Once your tables contain some data, you have the option of changing existing records. The most frequent reason for doing this is if information has been entered incorrectly. Or, in the case of user information, if data gets changed (such as a last name or email address) and that needs to be reflected in the database.

The syntax for updating columns is

UPDATE tablename SET column=value

You can adjust multiple columns at one time, separating each from the next by a comma.

UPDATE tablename SET column1='value', column2='value2'...

Normally you will want to use a WHERE clause to specify what rows to affect; otherwise, the change would be applied to every row.

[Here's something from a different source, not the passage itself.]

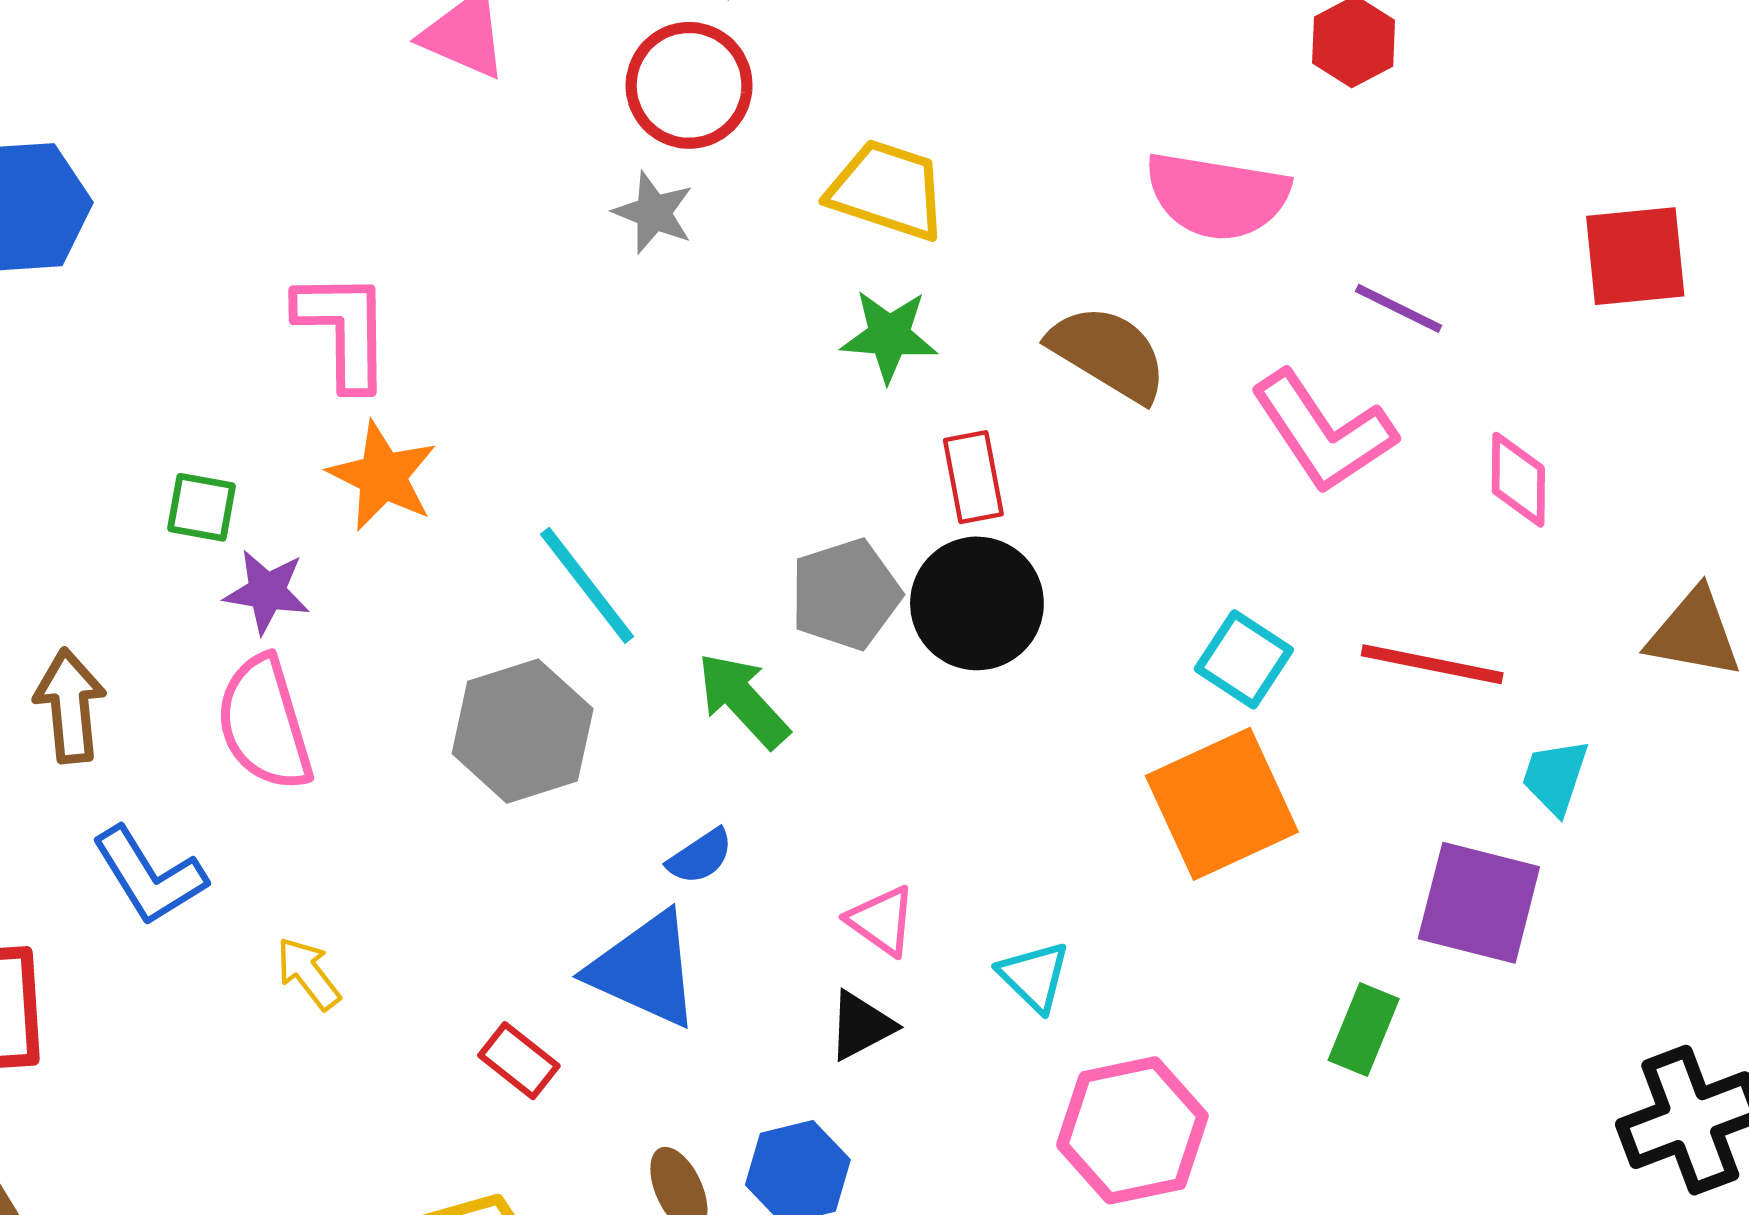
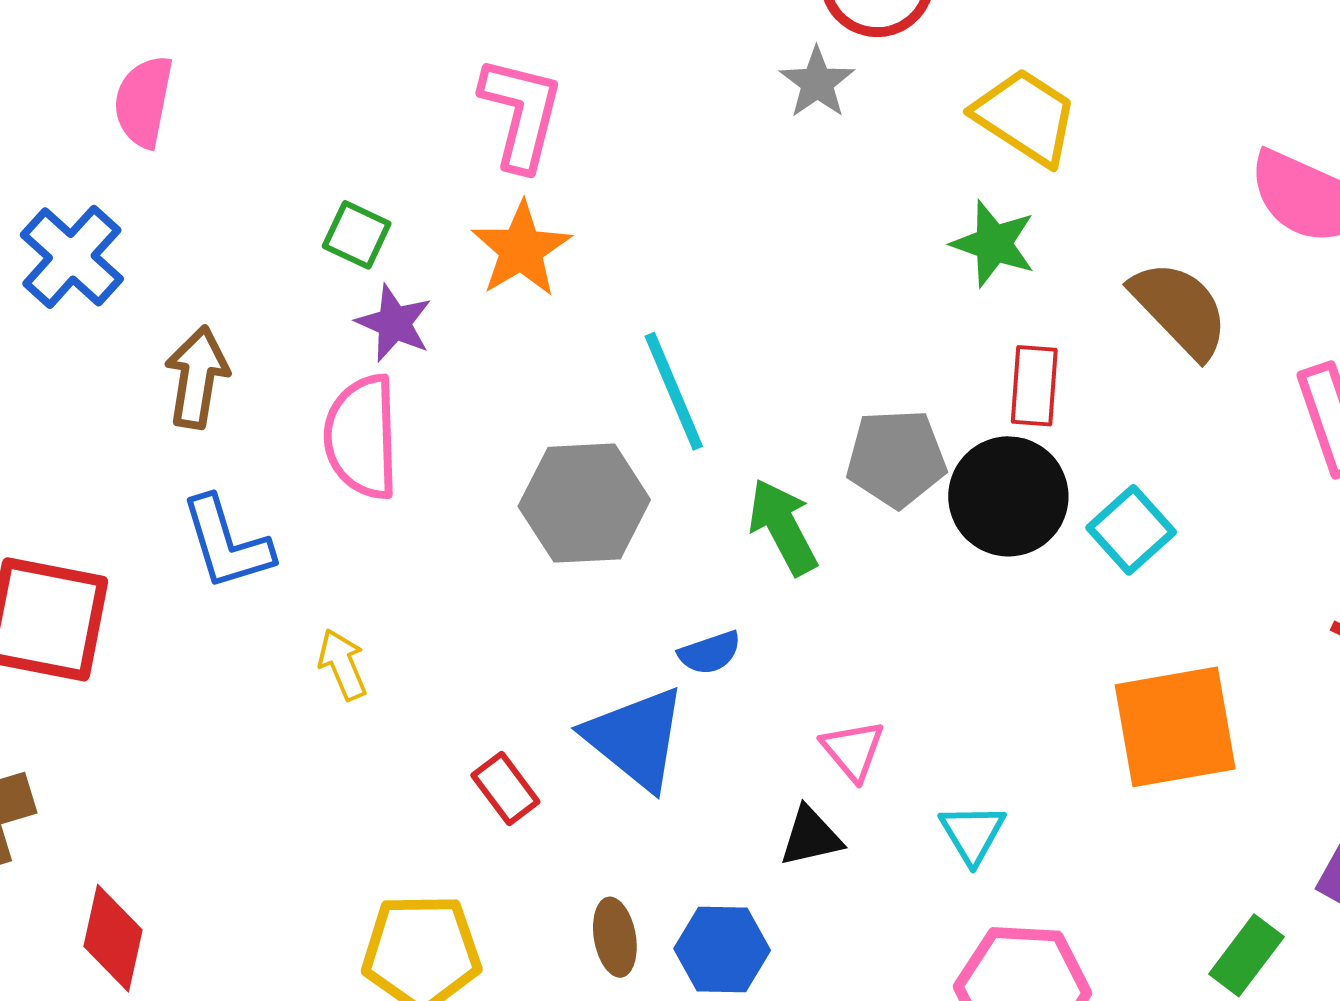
cyan square: (1244, 659) -> (1131, 530), moved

UPDATE tablename SET column1='value' WHERE column2='value2

Updates, along with deletions, are one of the most important reasons to use a primary key. This number, which should never change, can be a reference point in WHERE clauses, even if every other field needs to be altered.

To update records:

Find the client ID and name of any client without a phone number listed (Figure 5.23).

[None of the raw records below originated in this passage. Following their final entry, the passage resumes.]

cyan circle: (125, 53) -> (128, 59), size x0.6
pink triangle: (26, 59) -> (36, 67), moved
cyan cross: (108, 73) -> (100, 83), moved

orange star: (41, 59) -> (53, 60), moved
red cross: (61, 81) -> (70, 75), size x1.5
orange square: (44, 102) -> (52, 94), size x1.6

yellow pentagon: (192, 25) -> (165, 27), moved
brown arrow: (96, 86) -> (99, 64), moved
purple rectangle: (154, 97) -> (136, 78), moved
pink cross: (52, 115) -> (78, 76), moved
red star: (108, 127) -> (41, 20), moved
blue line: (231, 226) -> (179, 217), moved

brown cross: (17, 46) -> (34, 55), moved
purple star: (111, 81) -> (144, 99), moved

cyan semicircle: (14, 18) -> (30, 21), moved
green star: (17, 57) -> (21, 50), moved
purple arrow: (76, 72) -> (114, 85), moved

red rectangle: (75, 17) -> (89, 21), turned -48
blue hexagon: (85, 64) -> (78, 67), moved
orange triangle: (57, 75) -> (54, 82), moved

SELECT client_id, client_name FROM clients WHERE client_phone IS NULL;

In order to perform the update, I'll need to know the primary key of the record.

Figure 5.23. Prior to updating a record, you must know what the primary key is for that record. Then you'll have a reference point for your UPDATE query (Figure 5.24).

Update the phone number for a specific client (Figure 5.24).

UPDATE clients SET client_phone = '(800) 123-4567' WHERE client_id = 2;

When I originally entered this client, I did not include this information. Using UPDATE, I can always go back in and assign this value later.

Figure 5.24. The UPDATE SQL command is an easy way to alter existing data in your tables.

Confirm that the update worked (Figure 5.25).

SELECT * FROM clients WHERE client_id=2 \G

Figure 5.25. A comparable SELECT query reflects the updated information.


  • Be extra certain to use a WHERE conditional whenever you use UPDATE unless you want the changes to affect every row.

  • You should never have to perform an UPDATE on the primary key column, because this value should never change. Altering a primary key in one table could destroy the integrity of a relationship with another table.

  • You can apply a LIMIT clause to an update to make sure it doesn't erroneously update too many records:

UPDATE clients SET client_phone = '(800) 123-4567' WHERE client_id = 2 LIMIT 1

With this query it's unlikely or impossible that more than one record would be updated, but the extra insurance is nice.